Principle 5: Embrace the environment
Learning from home provides a unique opportunity for students to learn more about and from their local environment. Where possible, encourage students to spend time out of doors, exploring both the natural and ‘built’ features of their local community while staying close to home. Do what you can to ensure that children have daily opportunities to access fresh air and engage with the natural environment.
ECE teachers can encourage parents to take their children outside for regular periods of supervised play. It may be useful to share with parents some of the tenets of play-based learning and be prepared to answer questions they have about Te Whāriki or play-based learning in general. The Ministry of Education has developed a good resource to support you with these conversations, or see The Education Hub’s guides on the importance of outdoor play.
Primary and secondary school teachers can encourage their students to embrace the local environment by creating activities or assignments that require them to go outside and engage with the natural (or built features) of their environment. There are opportunities for teachers to develop tasks that address achievement objectives across all eight learning areas in the New Zealand Curriculum. The Department of Conservation website has some educational resources and activities, as does Forest and Bird. For more information, there are a myriad of resources online, including videos, guidebooks, digital lesson plans, and blogs.
Principle 6: Celebrate specific successes
It is important that students receive clear, specific, constructive, and accurate feedback on their home-learning tasks from trusted adults. The feedback can be verbal or written (for older children). Most importantly, it must be provided in a way that the student can understand and act upon. When students act on feedback and successfully complete a task, they should be recognised for their efforts. It is critical that the praise be specific and that the student fully understand what was done well and why they are being acknowledged.
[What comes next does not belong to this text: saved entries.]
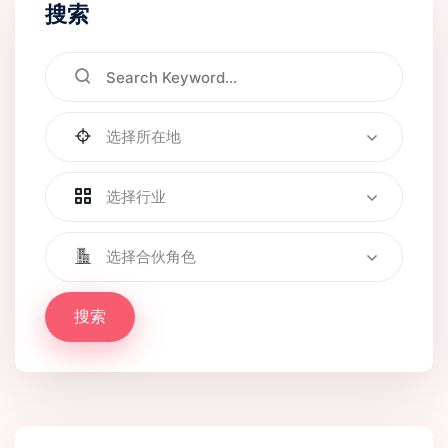
搜索
选择所在地
选择行业
选择合伙角色
搜索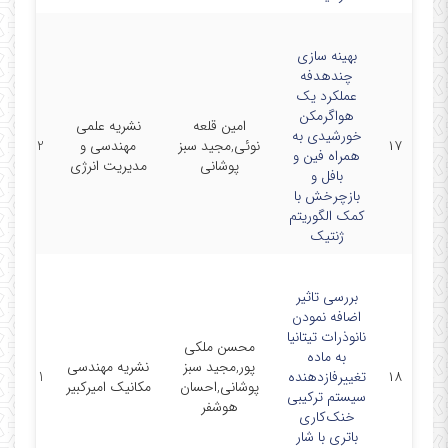
بهینه سازی
چندهدفه
عملکرد یک
هواگرمکن
امین قلعه
نشریه علمی
خورشیدی به
۱۷
نوئی,مجید سبز
مهندسی و
/01/22
همراه فین و
پوشانی
مدیریت انرژی
بافل و
بازچرخش با
کمک الگوریتم
ژنتیک
بررسی تاثیر
اضافه نمودن
نانوذرات تیتانیا
محسن ملکی
به ماده
پور,مجید سبز
نشریه مهندسی
۱۸
تغییرفازدهنده
/07/01
پوشانی,احسان
مکانیک امیرکبیر
سیستم ترکیبی
هوشفر
خنک‌کاری
باتری با شار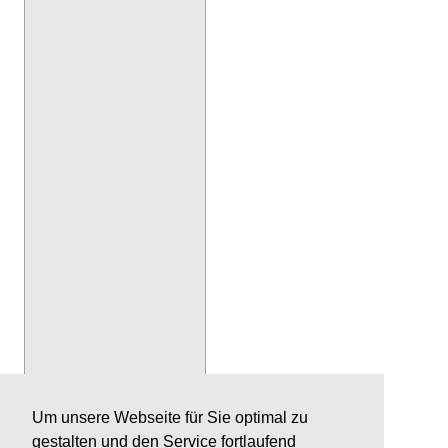
Um unsere Webseite für Sie optimal zu
gestalten und den Service fortlaufend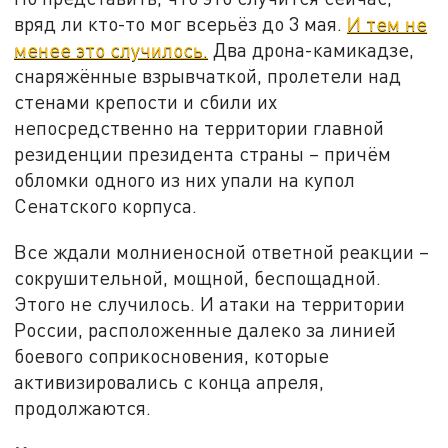
вряд ли кто-то мог всерьёз до 3 мая.
И тем не
менее это случилось.
Два дрона-камикадзе,
снаряжённые взрывчаткой, пролетели над
стенами крепости и сбили их
непосредственно на территории главной
резиденции президента страны – причём
обломки одного из них упали на купол
Сенатского корпуса.
Все ждали молниеносной ответной реакции –
сокрушительной, мощной, беспощадной.
Этого не случилось. И атаки на территории
России, расположенные далеко за линией
боевого соприкосновения, которые
активизировались с конца апреля,
продолжаются.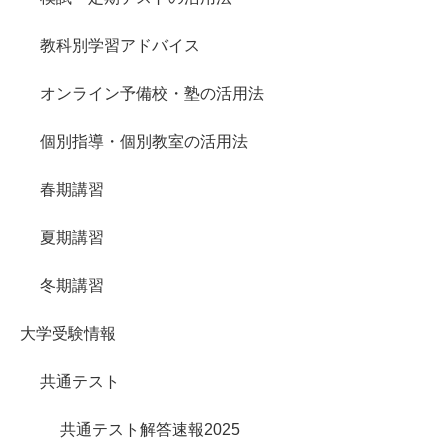
教科別学習アドバイス
オンライン予備校・塾の活用法
個別指導・個別教室の活用法
春期講習
夏期講習
冬期講習
大学受験情報
共通テスト
共通テスト解答速報2025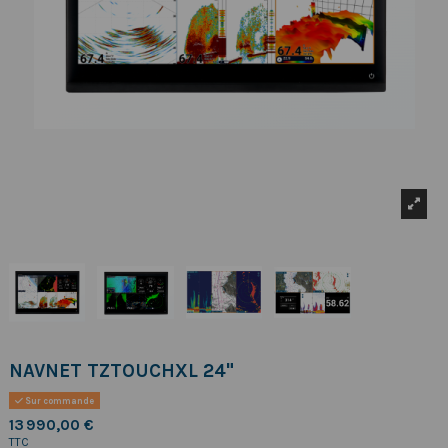
NAVNET TZTOUCHXL 24"
Sur commande
13 990,00 €
TTC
Generic feedback and general praise are rarely effective for improving learning, motivation or engagement.
It is arguably even more important to provide primary and secondary school students with very clear, specific, and informative feedback when they are working from home and there are few opportunities to interact and follow up on feedback given. In this scenario, every word counts! And, as always, it is imperative that feedback is given throughout the entire learning process. A useful framework for thinking about feedback is Hattie and Timperley’s feedback model, in which the authors suggest that effective feedback to students should answer three questions:
1. Where am I (the student) going? (Goal setting)
2. How am I going? (Feedback)
3. Where to next? (Feed Forward)
For more on giving effective feedback, see The Education Hub’s resources.
While at home, it is also important that you acknowledge student achievement and celebrate their successes. This can be done virtually through the design of certificates or awards. Free, downloadable templates can be found here, here and here. You may also wish to design your own certificates from scratch using websites like Canva or create digital badges that children can save on their devices.